(Saved entries)
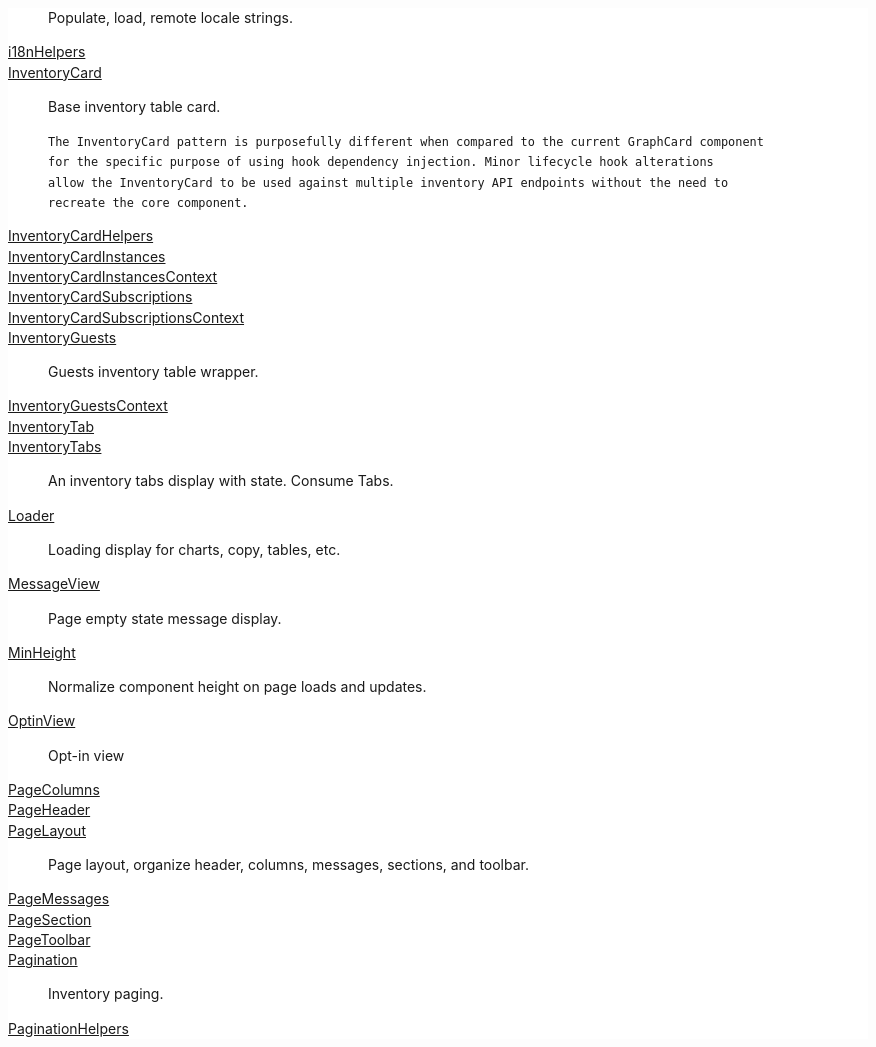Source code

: <dd><p>Populate, load, remote locale strings.</p>
</dd>
<dt><a href="#i18n.module_i18nHelpers">i18nHelpers</a></dt>
<dd></dd>
<dt><a href="#Components.module_InventoryCard">InventoryCard</a></dt>
<dd><p>Base inventory table card.</p>
<pre><code>The InventoryCard pattern is purposefully different when compared to the current GraphCard component
for the specific purpose of using hook dependency injection. Minor lifecycle hook alterations
allow the InventoryCard to be used against multiple inventory API endpoints without the need to
recreate the core component.
</code></pre>
</dd>
<dt><a href="#InventoryCard.module_InventoryCardHelpers">InventoryCardHelpers</a></dt>
<dd></dd>
<dt><a href="#Components.module_InventoryCardInstances">InventoryCardInstances</a></dt>
<dd></dd>
<dt><a href="#InventoryCardInstances.module_InventoryCardInstancesContext">InventoryCardInstancesContext</a></dt>
<dd></dd>
<dt><a href="#Components.module_InventoryCardSubscriptions">InventoryCardSubscriptions</a></dt>
<dd></dd>
<dt><a href="#InventoryCardSubscriptions.module_InventoryCardSubscriptionsContext">InventoryCardSubscriptionsContext</a></dt>
<dd></dd>
<dt><a href="#Components.module_InventoryGuests">InventoryGuests</a></dt>
<dd><p>Guests inventory table wrapper.</p>
</dd>
<dt><a href="#InventoryGuests.module_InventoryGuestsContext">InventoryGuestsContext</a></dt>
<dd></dd>
<dt><a href="#InventoryTabs.module_InventoryTab">InventoryTab</a></dt>
<dd></dd>
<dt><a href="#Components.module_InventoryTabs">InventoryTabs</a></dt>
<dd><p>An inventory tabs display with state. Consume Tabs.</p>
</dd>
<dt><a href="#Components.module_Loader">Loader</a></dt>
<dd><p>Loading display for charts, copy, tables, etc.</p>
</dd>
<dt><a href="#Components.module_MessageView">MessageView</a></dt>
<dd><p>Page empty state message display.</p>
</dd>
<dt><a href="#Components.module_MinHeight">MinHeight</a></dt>
<dd><p>Normalize component height on page loads and updates.</p>
</dd>
<dt><a href="#Components.module_OptinView">OptinView</a></dt>
<dd><p>Opt-in view</p>
</dd>
<dt><a href="#PageLayout.module_PageColumns">PageColumns</a></dt>
<dd></dd>
<dt><a href="#PageLayout.module_PageHeader">PageHeader</a></dt>
<dd></dd>
<dt><a href="#Components.module_PageLayout">PageLayout</a></dt>
<dd><p>Page layout, organize header, columns, messages, sections, and toolbar.</p>
</dd>
<dt><a href="#PageLayout.module_PageMessages">PageMessages</a></dt>
<dd></dd>
<dt><a href="#PageLayout.module_PageSection">PageSection</a></dt>
<dd></dd>
<dt><a href="#PageLayout.module_PageToolbar">PageToolbar</a></dt>
<dd></dd>
<dt><a href="#Components.module_Pagination">Pagination</a></dt>
<dd><p>Inventory paging.</p>
</dd>
<dt><a href="#Pagination.module_PaginationHelpers">PaginationHelpers</a></dt>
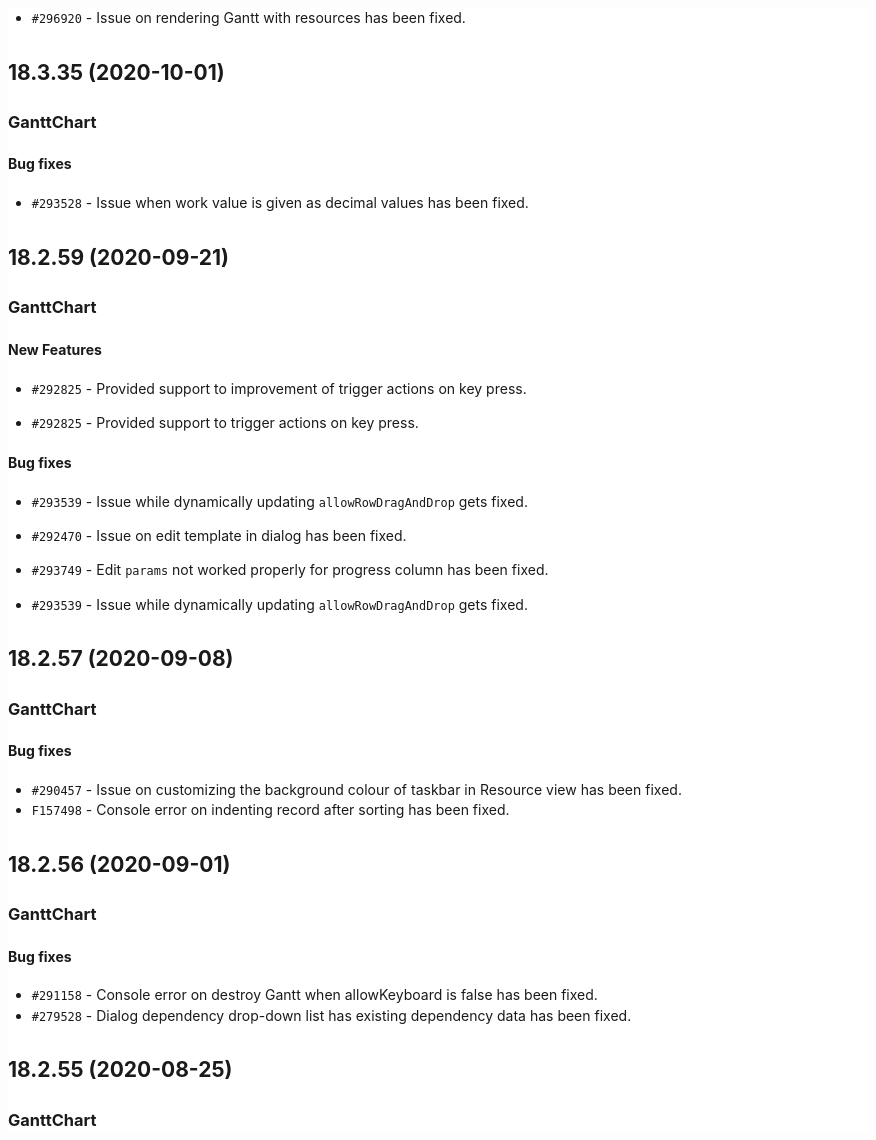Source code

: - `#296920` - Issue on rendering Gantt with resources has been fixed.

## 18.3.35 (2020-10-01)

### GanttChart

#### Bug fixes

- `#293528` - Issue when work value is given as decimal values has been fixed.

## 18.2.59 (2020-09-21)

### GanttChart

#### New Features

- `#292825` - Provided support to improvement of trigger actions on key press.

- `#292825` - Provided support to trigger actions on key press.

#### Bug fixes

- `#293539` - Issue while dynamically updating `allowRowDragAndDrop` gets fixed.
- `#292470` - Issue on edit template in dialog has been fixed.
- `#293749` - Edit `params` not worked properly for progress column has been fixed.

- `#293539` - Issue while dynamically updating `allowRowDragAndDrop` gets fixed.

## 18.2.57 (2020-09-08)

### GanttChart

#### Bug fixes

- `#290457` - Issue on customizing the background colour of taskbar in Resource view has been fixed.
- `F157498` - Console error on indenting record after sorting has been fixed.

## 18.2.56 (2020-09-01)

### GanttChart

#### Bug fixes

- `#291158` - Console error on destroy Gantt when allowKeyboard is false has been fixed.
- `#279528` - Dialog dependency drop-down list has existing dependency data has been fixed.

## 18.2.55 (2020-08-25)

### GanttChart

● Try it:
Quote word for word the lines in the saved entries from the one containing "view has been fixed." through the last line.

● Task response:
- `#290457` - Issue on customizing the background colour of taskbar in Resource view has been fixed.
- `F157498` - Console error on indenting record after sorting has been fixed.

## 18.2.56 (2020-09-01)

### GanttChart

#### Bug fixes

- `#291158` - Console error on destroy Gantt when allowKeyboard is false has been fixed.
- `#279528` - Dialog dependency drop-down list has existing dependency data has been fixed.

## 18.2.55 (2020-08-25)

### GanttChart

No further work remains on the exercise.